Input material START

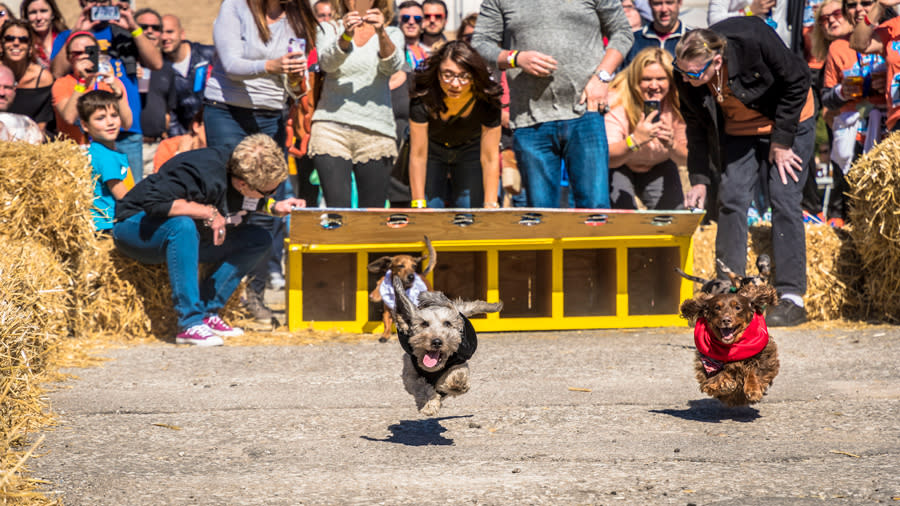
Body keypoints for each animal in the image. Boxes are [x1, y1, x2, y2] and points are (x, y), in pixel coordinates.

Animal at [388, 274, 500, 418]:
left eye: (447, 323)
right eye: (424, 323)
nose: (436, 341)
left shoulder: (459, 362)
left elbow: (455, 375)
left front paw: (456, 382)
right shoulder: (409, 375)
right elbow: (420, 386)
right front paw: (428, 404)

Input material END

◆ Required action: Look above for the line containing "left elbow: (455, 375)". Return it and each line after it exactly, through the last line, and nothing more.

◆ Answer to this exercise:
left elbow: (455, 375)
left front paw: (456, 382)
right shoulder: (409, 375)
right elbow: (420, 386)
right front paw: (428, 404)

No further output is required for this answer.